作業内容: 調光式の電球と照明装置についての抜粋を、最後の文の後から書き継ぐこと。

抜粋:
説明

電球及び照明装置

【課題】 小型化の容易な調光式の電球及び照明装置を提供する。
【解決手段】 電球1は、受光部2と、点灯と消灯とを人がちらつきを感じない周波数で繰り返すときに、1周期の時間に対する点灯している時間の比(デューティ比)が変化することで調光可能な発光部3とを備える。発光部3は、受光部2に光が入射しているときに消灯し、入射していないときに点灯するように構成される。

【発明の詳細な説明】
【技術分野】
【0001】
本発明は、調光可能な電球及び照明装置に関する。

データ行:
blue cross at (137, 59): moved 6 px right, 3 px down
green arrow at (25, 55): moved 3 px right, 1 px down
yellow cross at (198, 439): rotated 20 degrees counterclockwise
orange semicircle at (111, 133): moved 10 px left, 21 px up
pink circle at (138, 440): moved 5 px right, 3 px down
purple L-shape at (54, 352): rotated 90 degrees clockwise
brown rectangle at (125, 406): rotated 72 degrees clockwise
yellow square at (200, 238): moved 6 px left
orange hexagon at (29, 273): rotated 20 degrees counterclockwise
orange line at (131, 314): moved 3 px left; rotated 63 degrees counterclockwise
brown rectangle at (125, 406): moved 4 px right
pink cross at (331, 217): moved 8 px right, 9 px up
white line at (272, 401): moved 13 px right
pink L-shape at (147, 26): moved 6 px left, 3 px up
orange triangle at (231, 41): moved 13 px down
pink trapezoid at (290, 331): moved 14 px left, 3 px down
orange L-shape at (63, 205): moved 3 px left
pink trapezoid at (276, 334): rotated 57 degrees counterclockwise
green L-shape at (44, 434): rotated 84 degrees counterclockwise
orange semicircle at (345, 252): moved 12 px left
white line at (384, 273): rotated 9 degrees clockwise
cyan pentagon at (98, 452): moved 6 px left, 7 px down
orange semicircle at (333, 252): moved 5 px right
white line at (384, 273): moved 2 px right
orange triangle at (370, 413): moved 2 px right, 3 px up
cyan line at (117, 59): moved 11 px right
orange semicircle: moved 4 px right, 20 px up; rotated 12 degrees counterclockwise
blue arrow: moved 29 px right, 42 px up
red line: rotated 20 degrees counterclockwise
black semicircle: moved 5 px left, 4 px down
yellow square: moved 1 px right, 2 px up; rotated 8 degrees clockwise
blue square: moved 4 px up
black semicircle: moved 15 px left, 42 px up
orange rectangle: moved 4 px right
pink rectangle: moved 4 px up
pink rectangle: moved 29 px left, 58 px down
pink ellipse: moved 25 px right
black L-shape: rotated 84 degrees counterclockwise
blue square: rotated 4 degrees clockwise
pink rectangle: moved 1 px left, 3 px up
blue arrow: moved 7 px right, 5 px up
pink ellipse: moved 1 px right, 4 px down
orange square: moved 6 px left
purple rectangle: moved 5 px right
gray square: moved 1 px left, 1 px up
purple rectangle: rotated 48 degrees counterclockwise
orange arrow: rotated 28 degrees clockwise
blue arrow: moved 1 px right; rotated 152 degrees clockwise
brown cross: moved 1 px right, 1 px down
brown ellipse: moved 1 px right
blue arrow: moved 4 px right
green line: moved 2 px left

本課題の出力:
【背景技術】
【0002】
従来、光源としてLED(発光ダイオード)を使用した調光(明るさを調整)可能なLED電球が提案されている(特許文献1)。このLED電球は、遠隔操作用の赤外線リモコンからの信号を受信するリモコン受光部と、受光部が受信した信号に基づいてLEDに入力する電流をパルス幅変調するPWM制御回路とを備える。このLED電球は、PWM制御回路によって入力電流がパルス幅変調されることで調光される。
【先行技術文献】
【特許文献】
【0003】
【特許文献1】特開2010−282838号公報
【発明の概要】
【発明が解決しようとする課題】
【0004】
しかしながら、特許文献1のLED電球では、調光を可能にするために、受信したリモコンからの信号を解析してPWM制御をするPWM制御回路等のように複雑な機能を有する回路が電球内部に内蔵されている。このため、LED電球の小型化を阻む要因となり、近年の電球に対する小型化の要求に対応ができない場合がある。
【0005】
そこで、本発明は、小型化の容易な調光式の電球及び照明装置を提供することを目的とする。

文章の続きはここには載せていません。